# Top 10 Classical Composers (NYT, Tommasini)



## Mike_WI (Feb 26, 2009)

*Top 10 Classical Composers*

*NYT The Greatest*
*By ANTHONY TOMMASINI*
*Published:* January 21, 2011


> HERE goes. This article completes my two-week project to select the top 10 classical music composers in history, not including those still with us.
> The argument, laid out in a series of articles, online videos and blog posts, was enlivened by the more than 1,500 informed, challenging, passionate and inspiring comments from readers of The New York Times.
> As often as I could, I answered direct questions online and jumped into the discussion.


*NYT - The Greatest*
*By ANTHONY TOMMASINI*
*Published:* January 7, 2011


> So if you were to try to compile a list of the 10 greatest composers in history, how would you go about it?
> For me the resulting list would not be the point.
> But the process of coming up with such a list might be clarifying and instructive, as well as exasperating and fun.
> 
> ...



*Cleveland.com - Who are the 10 greatest classical-music composers of all time? You decide*
*By Donald Rosenberg, The Plain Dealer *
*Published: *Sunday, January 30, 2011, 6:00 AM


> That's what happened in a rather big way recently when Anthony Tommasini, chief music critic of The New York Times, spent two weeks undertaking the impossible but intriguing mission of naming the 10 greatest classical-music composers of all time.
> 
> Several thousand Times readers weighed in online as Tommasini served as thoughtful guide -- in articles, blogs and videos -- through the tricky process of defining salient traits of key composers, putting them in musical and historical context, and hinting about who might appear on the final list. Nearly 900 more readers followed suit once the greats were revealed.

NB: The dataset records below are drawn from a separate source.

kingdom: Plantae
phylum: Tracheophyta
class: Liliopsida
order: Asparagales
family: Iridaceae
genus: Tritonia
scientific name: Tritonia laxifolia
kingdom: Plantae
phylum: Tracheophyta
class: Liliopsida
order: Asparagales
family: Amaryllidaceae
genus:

*Tommasini's order of ranking:*
1. Bach
2. Beethoven
3. Mozart
4. Schubert
5. Debussy
6. Stravinsky
7. Brahms
8. Verdi
9. Wagner 
10. Bartok


----------



## Matman1970 (Jan 27, 2011)

I think Haydn's getting the shaft here no matter what criteria this guy was using.


----------



## blackzarg (Apr 19, 2009)

Very interesting!

I can see why most of the guys are on there, and why some, such as Tchaikovsky or Mahler are not. I don't particularly like Bach, and he wasnt very famous until the 19th century, but he was a tremendous influence on many romantic era composers, and even 20th century composers.


----------



## koyaan (Mar 2, 2010)

Yeh, the big question here is criteria, and the fun is the process.
If I select based on those I listen to most often or especially love, it looks like:
1.Beethonev
2.JS Bach
3.Brahms
4.Mahler
5.Handel
6. Borodin( suprise!)
7.Sibelius
8.Prokofiev
9.Shostakovich
10.R.Strauss
Ties for 10:
Mozart,Haydn,Debussy,Bartok, Bruckner:huh:


----------



## Jamien (Apr 9, 2011)

Thank you, i know the 10 Classical Composers today.


----------



## tesseract (Aug 9, 2010)

Welcome to HTS, Jamien!

Stick around, lots to learn and we appreciate when you share. :wave:


----------



## ilee (May 15, 2011)

I couldn't order it, but I'm sure my list would include (like some of you) Bach, Debussy, Chopin, and Mahler. But also some contemporaries like Steve Reich and John Cage. I also appreciate these guys because I am a percussionist.


----------



## koyaan (Mar 2, 2010)

A couple other contemp. composers that I've found very enjoyable are Kerry Turner and Fred Johnny Berg.
Good new music may be a good subject fot a new thread.


----------



## Operajay (Mar 25, 2011)

I'd probably say, in NO particular order
Mozart
Beethoven
Bach
Handel
Schubert
Puccini
Bellini
Verdi 
Debussy
Faure


----------



## Operajay (Mar 25, 2011)

How I left out Mahler I have no idea!!!


----------